While only the 11% of Argentines say they are satisfied With the general trend of things, 77% consider that a good result in the World Cup could influence the social mood, according to the Political Satisfaction and Public Opinion Survey from the University of San Andres. Whether or not the performance of the Argentine national team can serve as a placebo in a dying economy will depend on social perception.

Macroeconomic conditions, especially economic crises, have an impact on people’s well-being. “In countries with high inflation rates, society cannot plan its life, it loses control over the situation, where financial insecurity plays a central role against well-being,” says Lucía Macchia, a researcher at the Center for Investigation of Well-being from the University of Oxford, specialist in the analysis of the influence of macroeconomics on the well-being of Latin American societies.

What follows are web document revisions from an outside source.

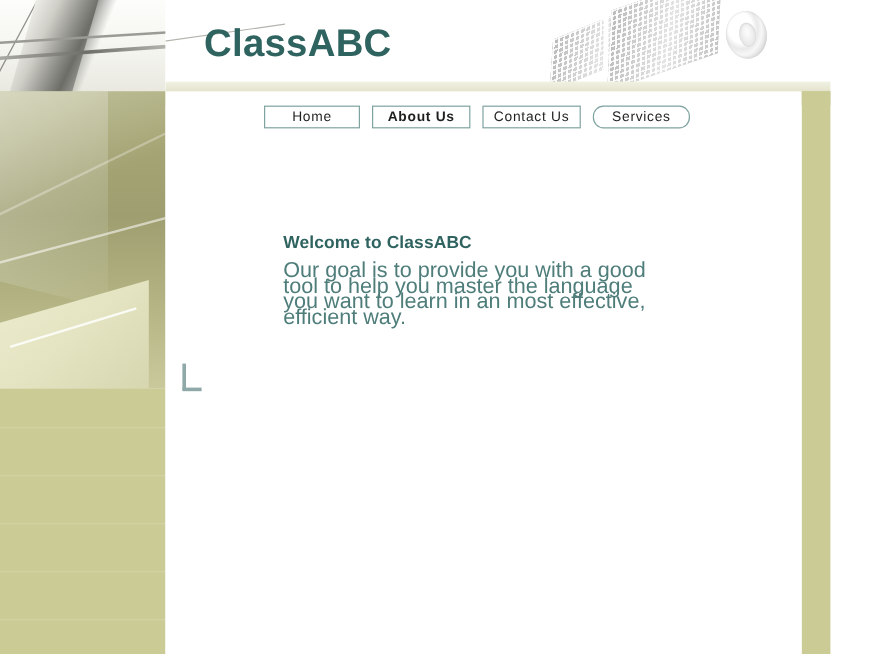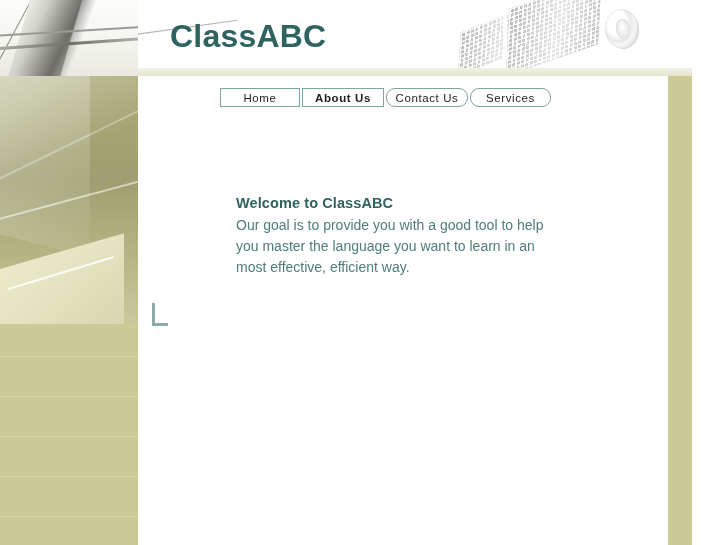--- a/index.html
+++ b/index.html
@@ -136,40 +136,40 @@
   
   .nav{position:absolute;left:82px;top:12px;display:flex;}
   .nav-item{
     border:1px solid #7fa3a0;
     background:#ffffff;
     color:#1f1f1f;
     font-size:11.5px;
     letter-spacing:.6px;
     padding:3px 0 4px 0;
     text-align:center;
-    margin-right:2px;
+    margin-right:10px;
     cursor:pointer;
     box-sizing:border-box;
     height:19px;
     line-height:12px;
   }
   .nav-item:last-child{margin-right:0;border-radius:9px;}
   .nav-w1{width:80px;}
   .nav-w2{width:82px;font-weight:bold;}
-  .nav-w3{width:82px;border-radius:9px;}
+  .nav-w3{width:82px;}
   .nav-w4{width:81px;}
 
   
   .headline{
     position:absolute;left:98px;top:74px;
     font-size:14.5px;font-weight:bold;color:#2f6360;letter-spacing:.1px;margin-top:45px;
   }
   .bodytext{
     position:absolute;left:98px;top:125px;width:322px;
-    font-size:14px;color:#4e7d7a;line-height:21px;
+    font-size:18px;color:#4e7d7a;line-height:13px;
   }
 
   
   .lmark{position:absolute;left:14px;top:227px;width:16px;height:23px;}
   .lmark .v{position:absolute;left:0;top:0;width:3px;height:22px;background:#8fa9a8;}
   .lmark .h{position:absolute;left:0;bottom:0;width:16px;height:3px;background:#8fa9a8;}
 </style>
 </head>
 <body>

In the midst of a climate of growing economic malaise, Argentines try to find consolation for a more structural sadness in smaller and more immediate joys. But a dose of enthusiasm does not improve the problem. “This share of joy that the World Cup can bring, in addition to being superficial, is short-term. The effect of inflation on people’s purchasing power, whether Argentina wins or not, will remain the same.”

A distraction

For Macchia, more than a dose of optimism, the World Cup is the “distraction” necessary to generate a sensation of temporary relief. “The World Cup can divert attention to something positive, which in turn has a great anticipatory effect, one enjoys the preparation for the event much more than the game itself. That leads to an illusion that feeds optimism”.

In this context, the high rate of disapproval of the Government of Alberto Fernández, with a 76% negative image, could find the solution to the outer layer of its problems in the world championship. However, only 22% firmly believe that if Argentina wins the World Cup, the general well-being of the people will increase. Which does not mean that, even in the face of an eventual victory for Argentina in the final, the Government can manage to renew for four more years in 2023.

56% find little or no relationship between the result of the World Cup and the next presidential elections. Among libertarians, linked to the extreme right of Vox in Spain, 69% disagree with the idea that the result could influence the next elections. While, for voters of the ruling Frente de Todos, that number drops to 59%.

In short, the perception that the course of things in the country will be better as a result of an external event such as a good result in the World Cup, is only useful for those people who do not have the basic tools to assess the economic situation. “An economist, as well as a representative of the IMF, will continue to think the same. What can change is the popular perception”, says Macchia.

The next match

In any case, things did not go well in the first game. And a defeat in the opening match, for a society already marked by worries, has a greater impact on the social mood than if the result had been positive. “The defeat in Argentina’s first game goes against the general anticipatory optimism. The dissatisfaction of this negative result is much greater than the satisfaction we would have had if the result was positive”, says Macchia.

The Argentines will look for a dose of optimism in Saturday’s game against Mexico that, until now, neither the economic numbers nor the start of the World Cup have been able to guarantee.